Fuimos libres desde el comienzo. Desde nuestro sur aborigen que nos decía que cada uno es autoridad de sí mismo. Desde esa amalgama preciosa de cristianismos y vinculación étnica que tan diferente nos hizo de la América anglosajona.
Desde la jerarquía jurídica otorgada a nuestros hijos mestizos. Desde esa costumbre nuestra de desasirnos de títulos de nobleza y sociedades estamentarias. Desde el intento de suavizar las atrocidades de la esclavitud, instalando junto a nuestras amas negras de cría, la ternura que tanto asombró a los viajeros extranjeros que llegaron al Río de La Plata. Desde la respuesta que emitíamos ante los mandatos inviables o desacertados de España, contestando: "se reverencia pero no se cumple".

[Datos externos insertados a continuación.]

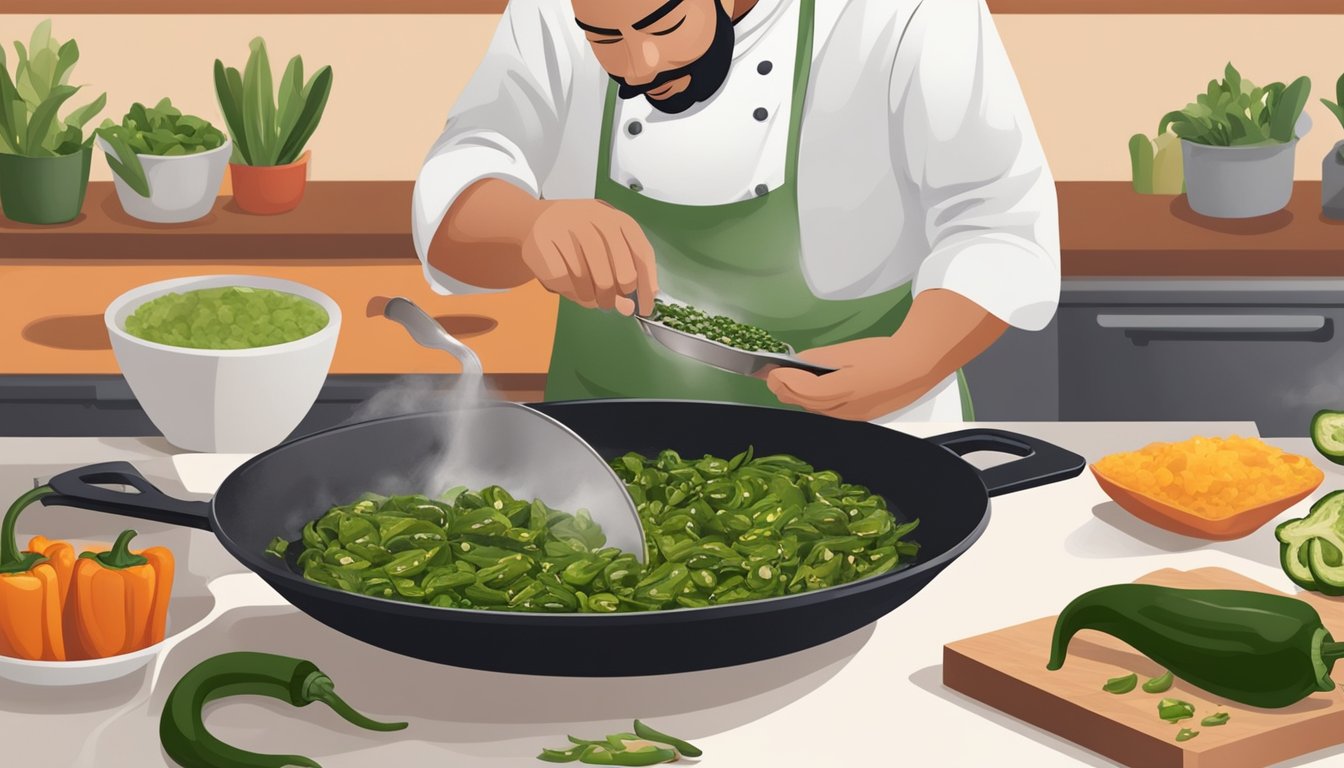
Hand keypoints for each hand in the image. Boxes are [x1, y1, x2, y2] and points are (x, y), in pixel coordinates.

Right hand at [518, 199, 657, 315]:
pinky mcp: (543, 238)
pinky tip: (570, 286)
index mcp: (619, 220)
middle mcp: (597, 218)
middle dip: (616, 295)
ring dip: (590, 296)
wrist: (540, 220)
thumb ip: (622, 278)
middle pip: (620, 272)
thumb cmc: (581, 242)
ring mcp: (569, 226)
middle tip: (607, 304)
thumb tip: (628, 308)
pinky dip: (569, 289)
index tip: (644, 310)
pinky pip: (563, 277)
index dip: (646, 286)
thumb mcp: (607, 254)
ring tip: (588, 296)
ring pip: (590, 277)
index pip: (642, 255)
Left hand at [760, 336, 939, 420]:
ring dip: (799, 395)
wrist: (917, 367)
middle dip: (785, 389)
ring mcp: (851, 415)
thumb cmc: (883, 354)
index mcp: (842, 388)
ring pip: (815, 409)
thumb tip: (797, 362)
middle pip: (803, 402)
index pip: (801, 390)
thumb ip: (818, 358)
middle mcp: (844, 408)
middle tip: (772, 375)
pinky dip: (816, 399)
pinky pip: (829, 410)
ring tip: (788, 380)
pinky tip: (814, 387)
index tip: (770, 371)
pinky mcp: (858, 417)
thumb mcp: (847, 351)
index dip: (781, 381)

Fuimos libres. Libres de contrabandear ideas. Libres de reunir Cabildos Abiertos y destituir virreyes.
Y libres, venciendo los últimos miedos, de expulsar, en un hecho inédito, todos juntos, aborígenes, peninsulares, criollos y negros y hasta algún gringo que se dejó seducir por el café y el chocolate, sin nadita de nada, agua caliente y coraje, a los invasores de la potencia más numerosa del mundo.
El 25 de mayo de 1810 decidimos darle a tanto vuelo un marco referencial legal.
Decidimos emanciparnos. Iniciar el despegue definitivo.
A sabiendas de que no soñábamos una patria descrucificada, sin cruces, sin esfuerzos, sin renunciamientos. A sabiendas de que soñábamos una patria bien querida, consentida. Y a sabiendas de que no hay despegues sin apegos, desde la tierra que quisimos fuera la casa de todos, desde los subsuelos de la patria, nos toca hoy como aquel 25 de mayo, suscitar y conservar el fuego que ilumina lo oscuro, el que nos abriga del frío, el que cicatriza heridas, el que mantiene encendidos los secretos y los sabores, el que nos auna y nos congrega y nos alumbra, "compatriotas del alma", para mirarnos con el amor con que Dios nos mira, porque el amor es la única forma de libertad posible.
Palabras dichas en el acto del 25 de mayo de 2010, año del bicentenario.